Giovanni, Emma e Giuseppe Tiburzio
(scheda a cura di Irene Nieddu)
Nell’ottobre del 1943, a Palanfrè, frazione di Vernante (Cuneo), Giuseppe Tiburzio (soldato italiano) incontrò Paula Gotlieb (poi Vezina) e suo padre Joachim insieme ad un gruppo di profughi di Saint-Martin-Vésubie (dipartimento delle Alpi Marittime).
L’undicenne Paula, nata a Charleroi, era scappata dal Belgio con i suoi genitori, ma sua madre era stata arrestata e deportata ad Auschwitz, mentre lei aveva trovato rifugio a Nizza. Il suggerimento di Giuseppe al padre di Paula fu quello di portare la ragazza a Venezia, a casa dei genitori del soldato.

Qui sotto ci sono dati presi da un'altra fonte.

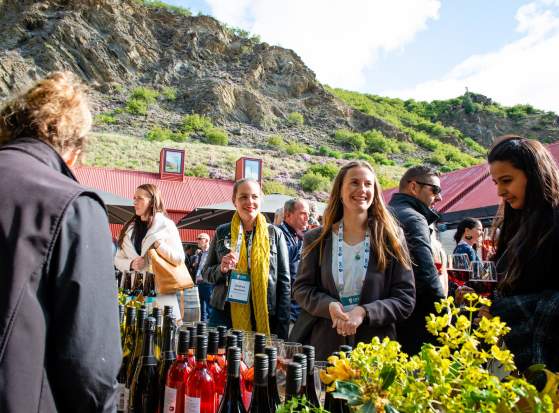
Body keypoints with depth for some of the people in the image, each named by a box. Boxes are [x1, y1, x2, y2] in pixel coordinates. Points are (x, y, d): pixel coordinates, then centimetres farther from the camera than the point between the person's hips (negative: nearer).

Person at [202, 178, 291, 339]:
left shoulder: (275, 234, 2)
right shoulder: (222, 232, 5)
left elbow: (284, 282, 3)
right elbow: (206, 273, 12)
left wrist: (282, 330, -3)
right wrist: (221, 269, -11)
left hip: (264, 319, -1)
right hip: (224, 315, 1)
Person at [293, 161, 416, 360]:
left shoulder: (391, 238, -1)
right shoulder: (317, 239, 3)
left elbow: (406, 298, -3)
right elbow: (301, 288, 4)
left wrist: (364, 312, -17)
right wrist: (330, 306, -15)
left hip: (374, 349, -1)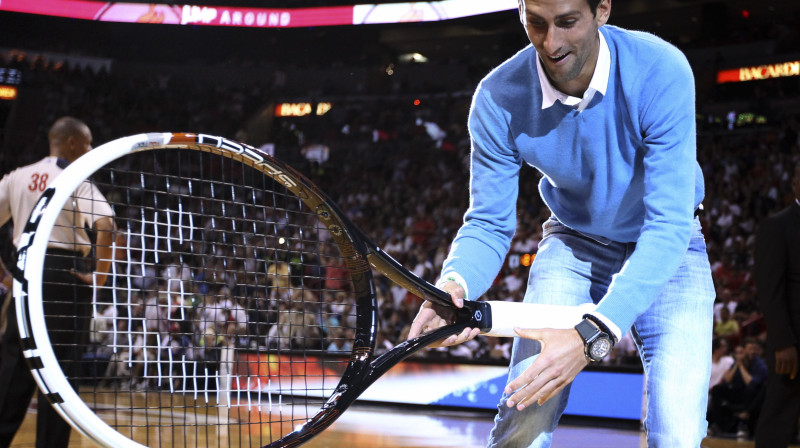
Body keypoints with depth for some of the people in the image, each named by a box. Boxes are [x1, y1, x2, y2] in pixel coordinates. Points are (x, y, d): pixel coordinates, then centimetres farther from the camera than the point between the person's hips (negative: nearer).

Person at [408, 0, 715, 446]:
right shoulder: (498, 99, -20)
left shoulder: (661, 71, -29)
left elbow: (668, 225, -34)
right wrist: (454, 285, -36)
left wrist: (593, 334, -47)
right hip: (573, 246, 2)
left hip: (666, 251, -1)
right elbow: (489, 223, -11)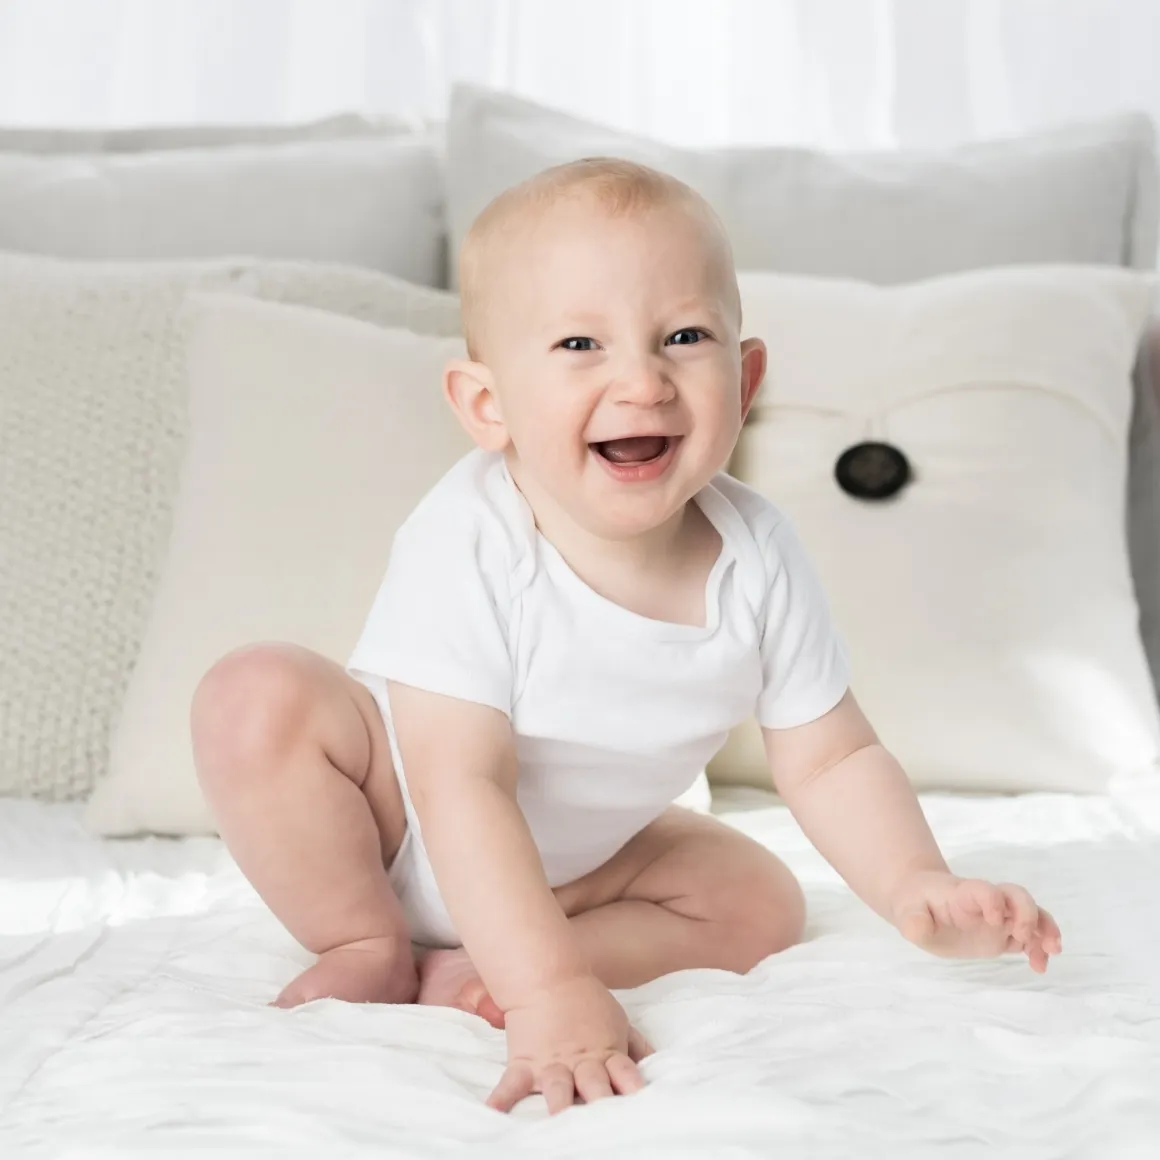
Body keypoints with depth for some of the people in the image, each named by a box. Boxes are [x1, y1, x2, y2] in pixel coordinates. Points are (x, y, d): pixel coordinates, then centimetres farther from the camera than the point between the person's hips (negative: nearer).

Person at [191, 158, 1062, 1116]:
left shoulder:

Tuttavia, poco tempo dopo, Joachim e altri profughi furono fatti prigionieri e deportati ad Auschwitz. Giuseppe Tiburzio prese in carico la ragazza, pur consapevole dei rischi che stava correndo: la ragazza non aveva documenti, aveva la febbre alta e, poiché era in preda al delirio, a volte parlava yiddish.
Il viaggio fu estremamente rischioso perché il treno era pieno di tedeschi, ma quando finalmente Paula arrivò a casa dei genitori di Giuseppe, Giovanni ed Emma Tiburzio, venne accolta a braccia aperte.
La coppia di anziani sacrificò tanto pur di proteggere e sostenere la ragazza riuscendo addirittura a darle un’ottima istruzione nella migliore scuola di Venezia. Paula non ha mai smesso di apprezzare l’amore e la gentilezza dei suoi soccorritori.
A Milano, nel 1955, in occasione del decimo anniversario della Liberazione, l’Unione delle Comunità Ebraiche in Italia ha conferito a Giuseppe Tiburzio una medaglia d’oro in riconoscimento delle sue azioni a favore degli ebrei.
Il 14 novembre 1974 Yad Vashem riconobbe Giuseppe Tiburzio e i suoi genitori, Giovanni ed Emma Tiburzio, come Giusti tra le nazioni.